Asosiasi Ahli Hukum Pidana Minta Polri Segera Bebaskan Munarman
Jakarta (SI Online) – Para ahli hukum pidana yang tergabung dalam Asosiasi Ahli Hukum Pidana meminta pihak Kepolisian Repubik Indonesia untuk segera membebaskan pengacara yang juga mantan Sekretaris Front Pembela Islam (FPI) Munarman.
Ada sejumlah alasan yang disampaikan para ahli hukum pidana atas permintaan itu.
Pertama, penangkapan yang dilakukan oleh Kepolisian Republik Indonesia (in casu Densus 88 Antiteror) tidak sesuai dengan ketentuan Undang-Undang Nomor 8 Tahun 1981 tentang Hukum Acara Pidana yang mensyaratkan bahwa penangkapan harus didahului dengan penetapan status tersangka.
Penetapan status tersangka juga harus berdasarkan kekuatan 2 (dua) alat bukti minimal dan disertai dengan pemeriksaan calon tersangkanya sebagaimana dimaksudkan dalam Putusan Mahkamah Konstitusi Nomor 21/PUU-XII/2014, tanggal 28 April 2015.
Baca juga: Pengacara: Penangkapan Munarman Salahi Prinsip Hukum dan HAM
“Dengan demikian penangkapan tersebut bertentangan dengan ketentuan Undang-Undang Nomor 8 Tahun 1981 tentang Hukum Acara Pidana dan Putusan Mahkamah Konstitusi Nomor 21/PUU-XII/2014,” kata Ketua Asosiasi Ahli Hukum Pidana, Dr.

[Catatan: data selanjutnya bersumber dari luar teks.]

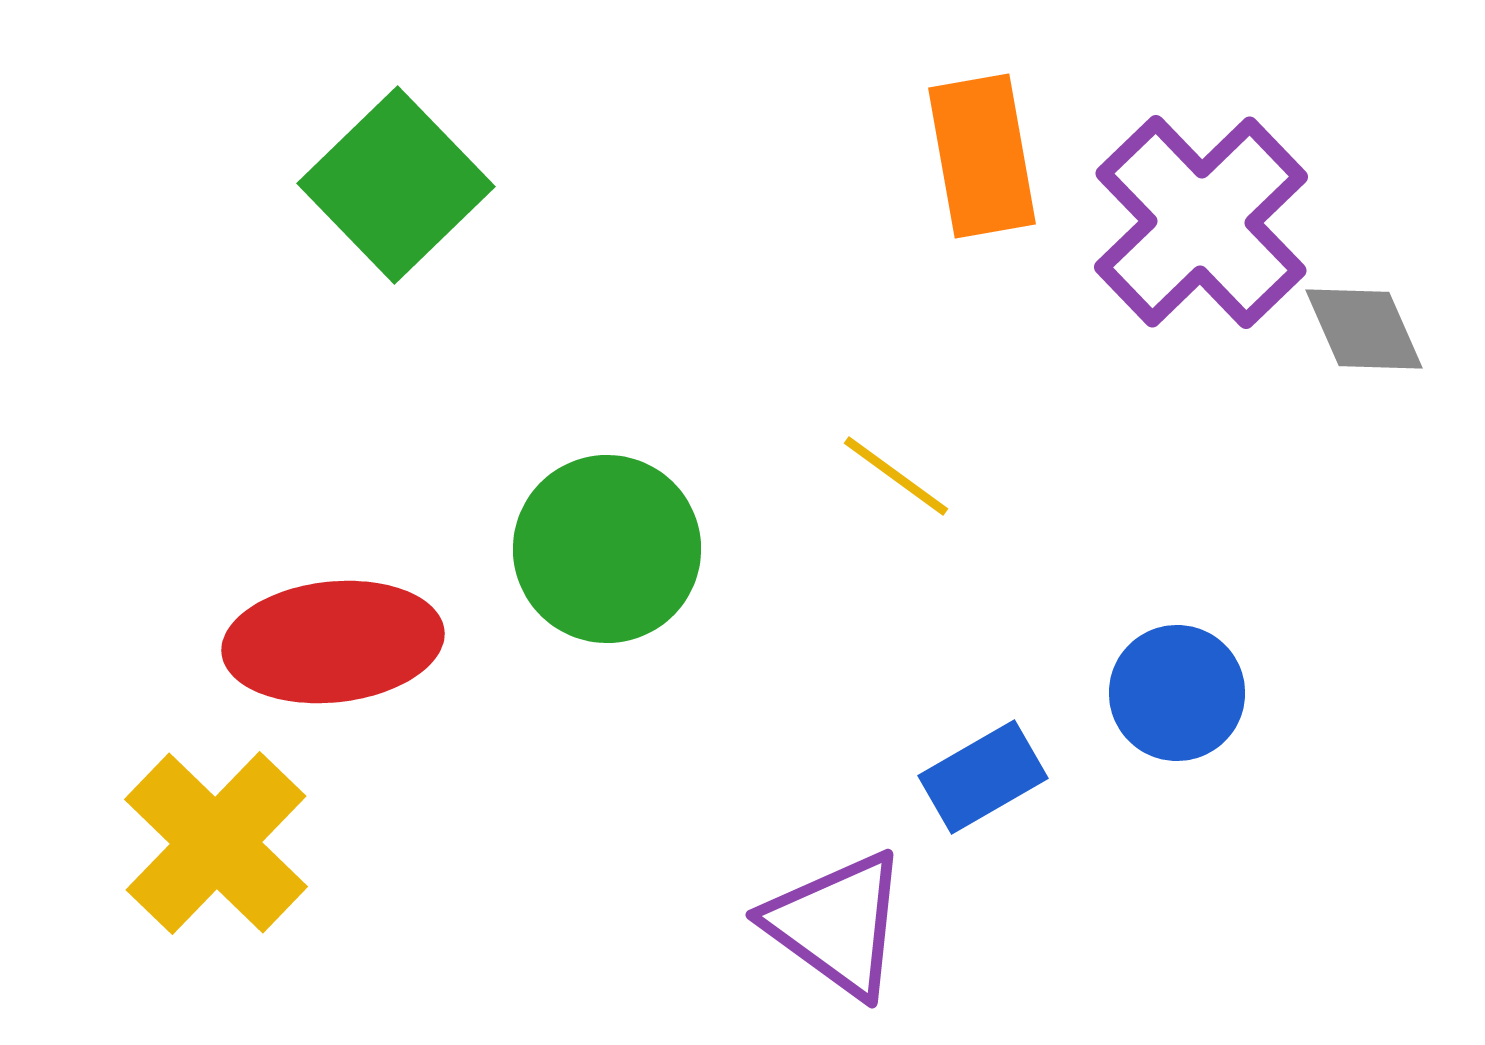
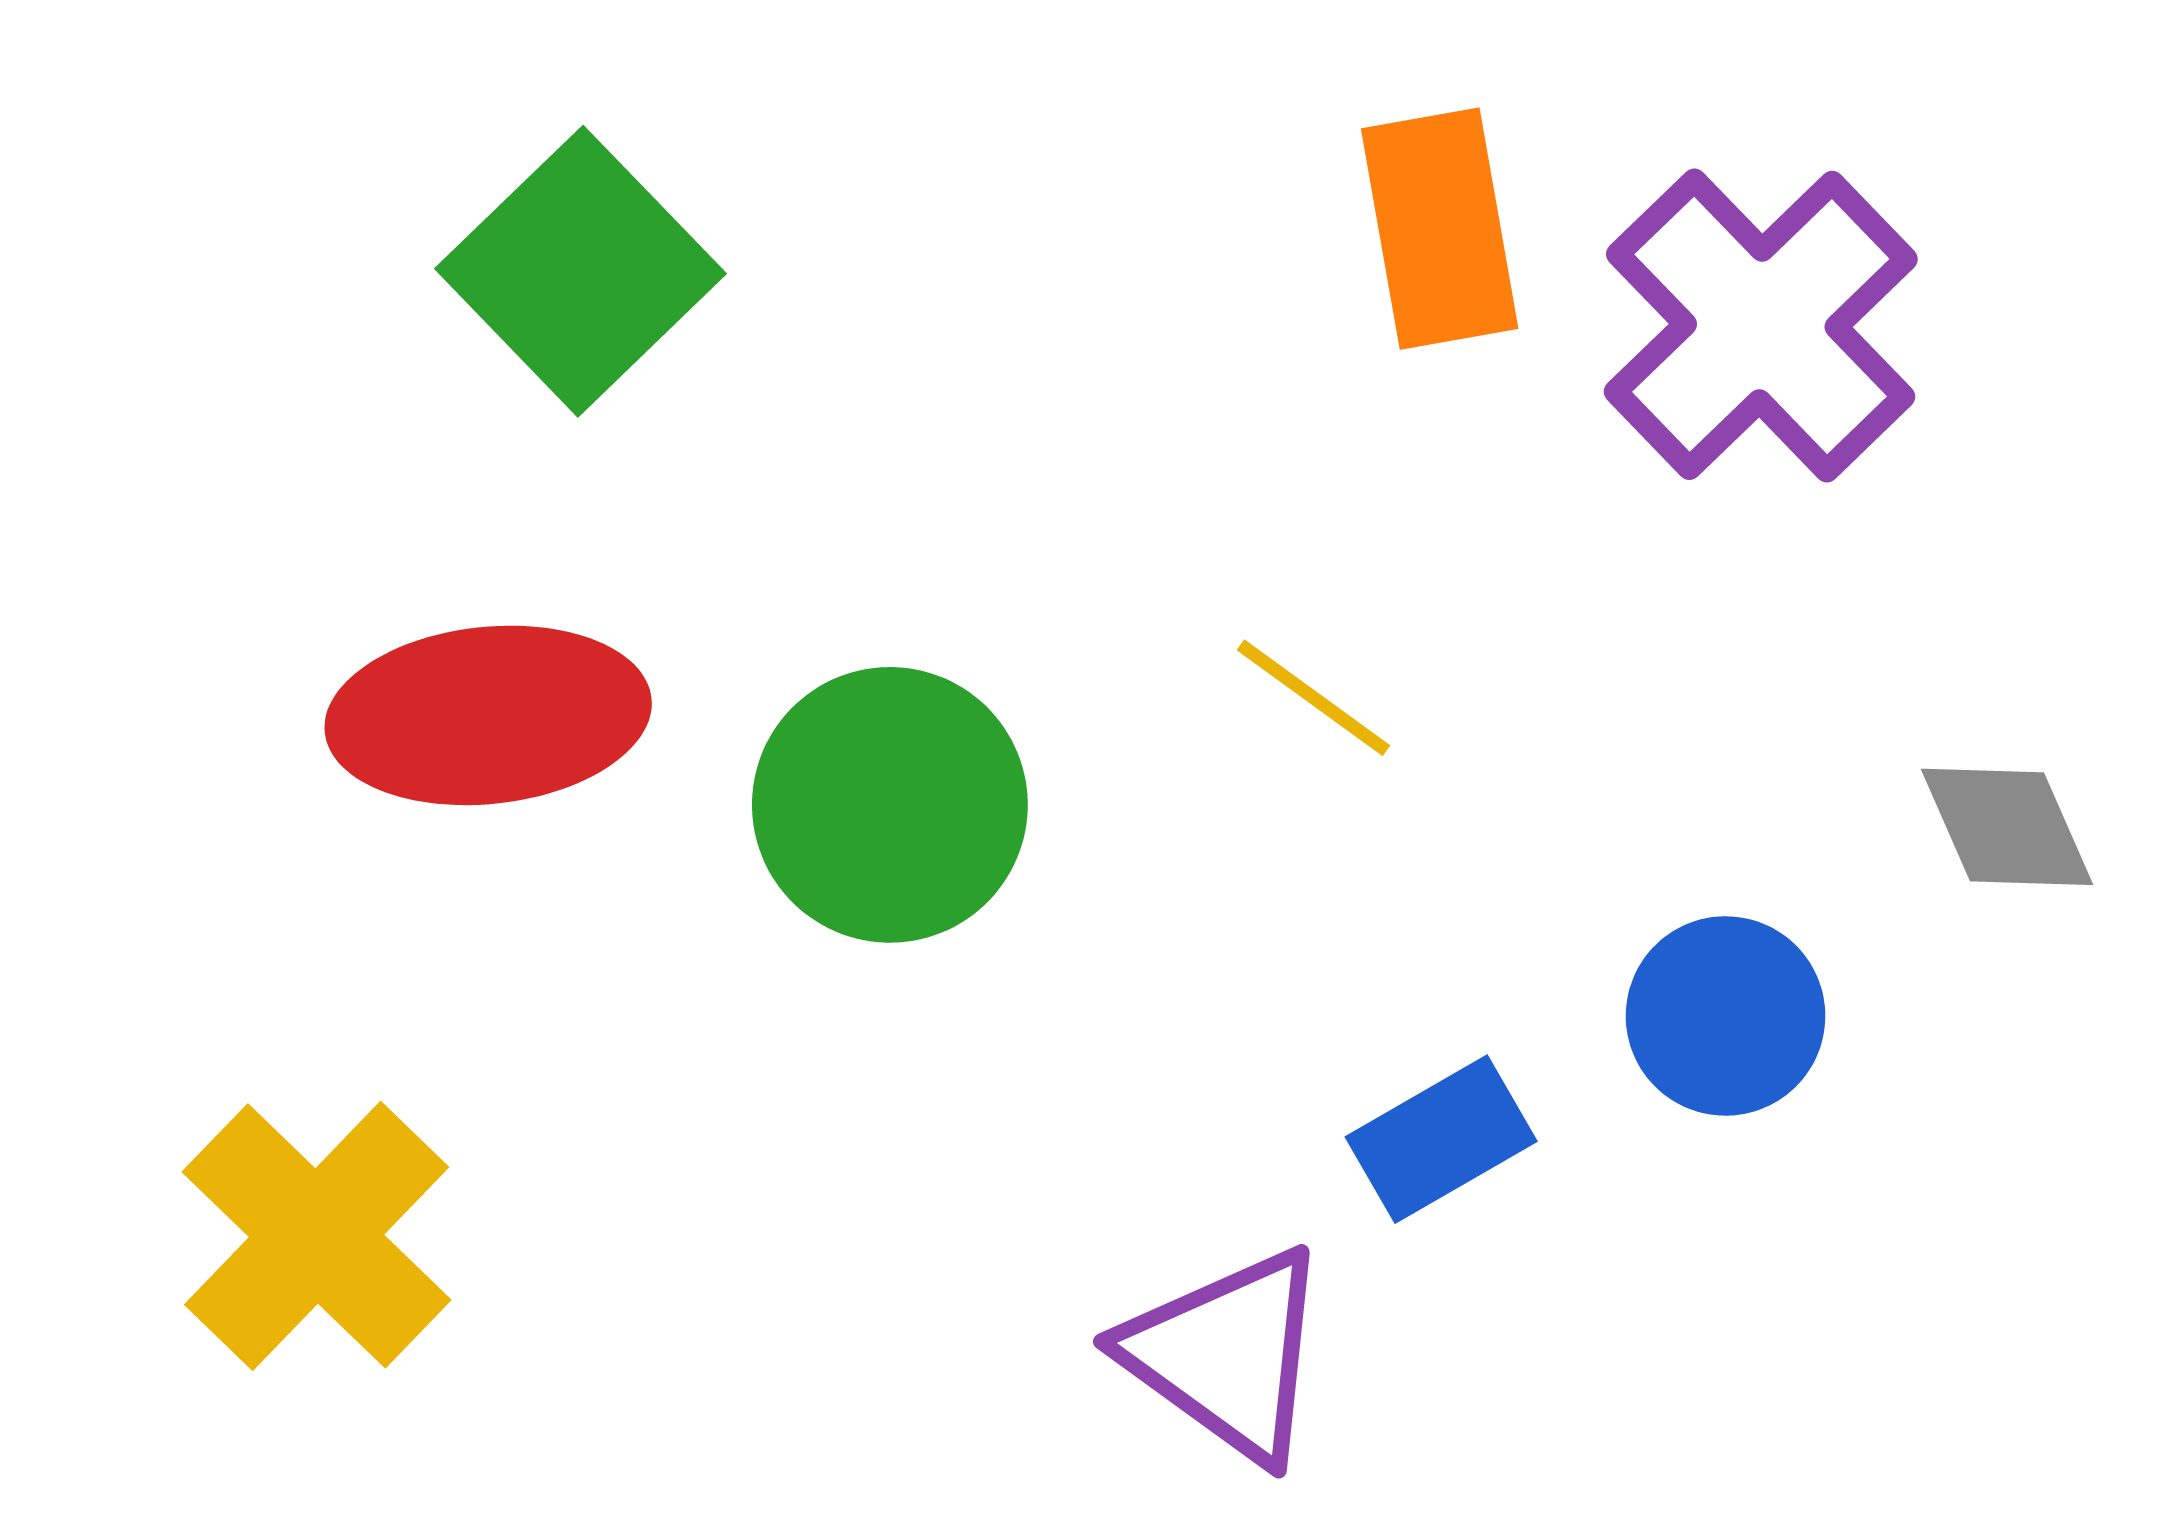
gray diamond: (1364, 329) -> (2007, 827), moved
red ellipse: (333, 642) -> (488, 715), moved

Muhammad Taufiq, S.H., M.H., dalam pernyataan tertulisnya, Rabu (28/04/2021).
Alasan kedua, karena belum pernah dilakukan pemeriksaan pendahuluan (in casu calon tersangka), maka penangkapan tersebut juga dipandang sebagai tindakan yang bertentangan dengan Hak Asasi Manusia sebagaimana dimaksudkan dalam Undang-Undang Nomor 39 Tahun 1999 tentang Hak Asasi Manusia, yang pada intinya tidak mendapatkan atau tidak akan memperoleh penyelesaian hukum yang adil dan benar, berdasarkan mekanisme hukum yang berlaku.
Baca juga: Wantim MUI: Penangkapan Munarman Sarat Makna Islamofobia
“Berdasarkan alasan pertama dan kedua, maka dengan ini kami meminta pihak Kepolisian Repubik Indonesia untuk segera membebaskan H. Munarman, S.H,” ungkap Taufik.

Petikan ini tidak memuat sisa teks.